[Study material]:

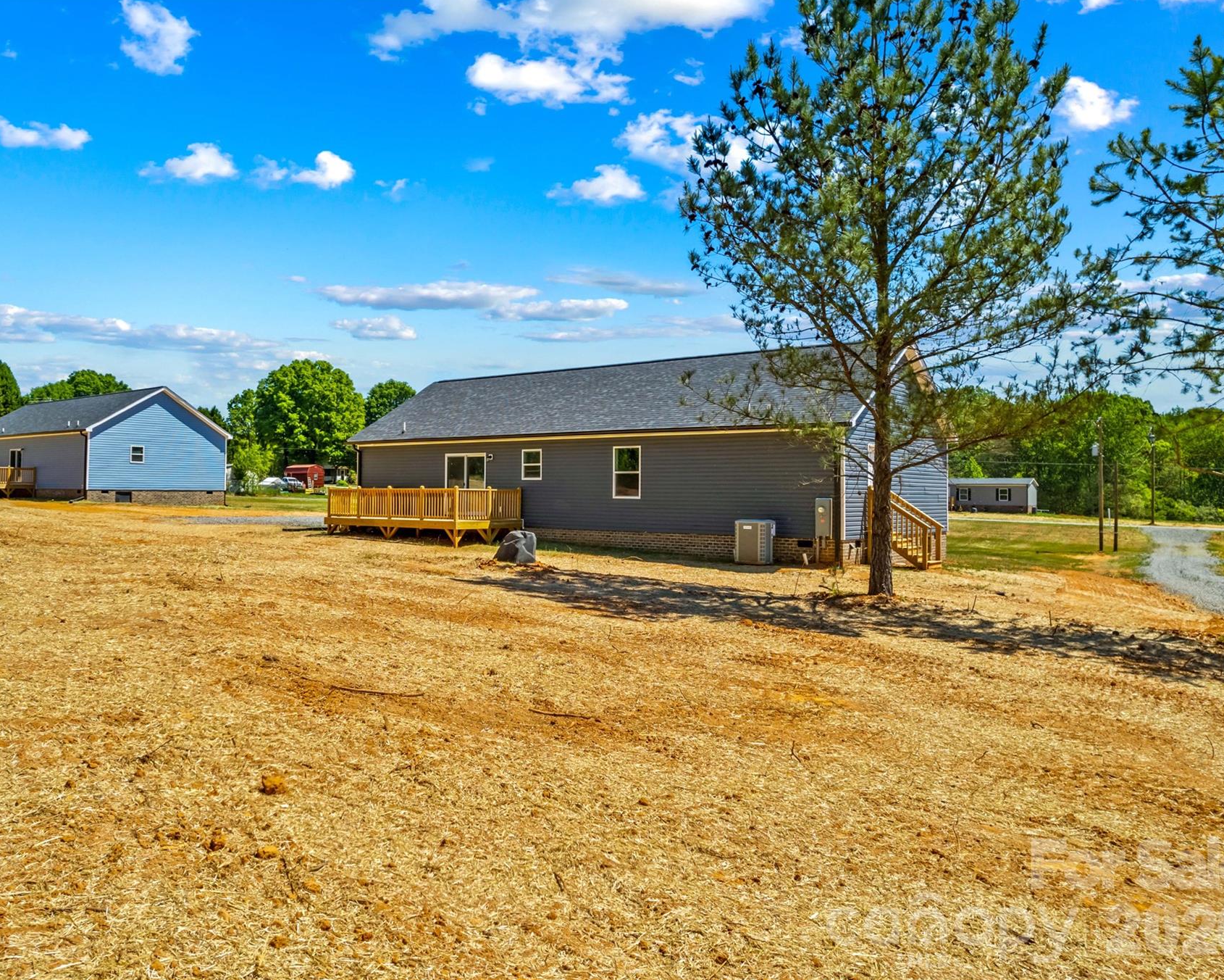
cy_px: 487
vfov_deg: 56.8
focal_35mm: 25
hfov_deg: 67.7
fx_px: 906
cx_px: 520
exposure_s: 1/1500
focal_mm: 8.38
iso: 110
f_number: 2.8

[About this task]:
Keep the pictures out and transcribe the listing exactly.

[Task result]:
cy_px: 487
vfov_deg: 56.8
focal_35mm: 25
hfov_deg: 67.7
fx_px: 906
cx_px: 520
exposure_s: 1/1500
focal_mm: 8.38
iso: 110
f_number: 2.8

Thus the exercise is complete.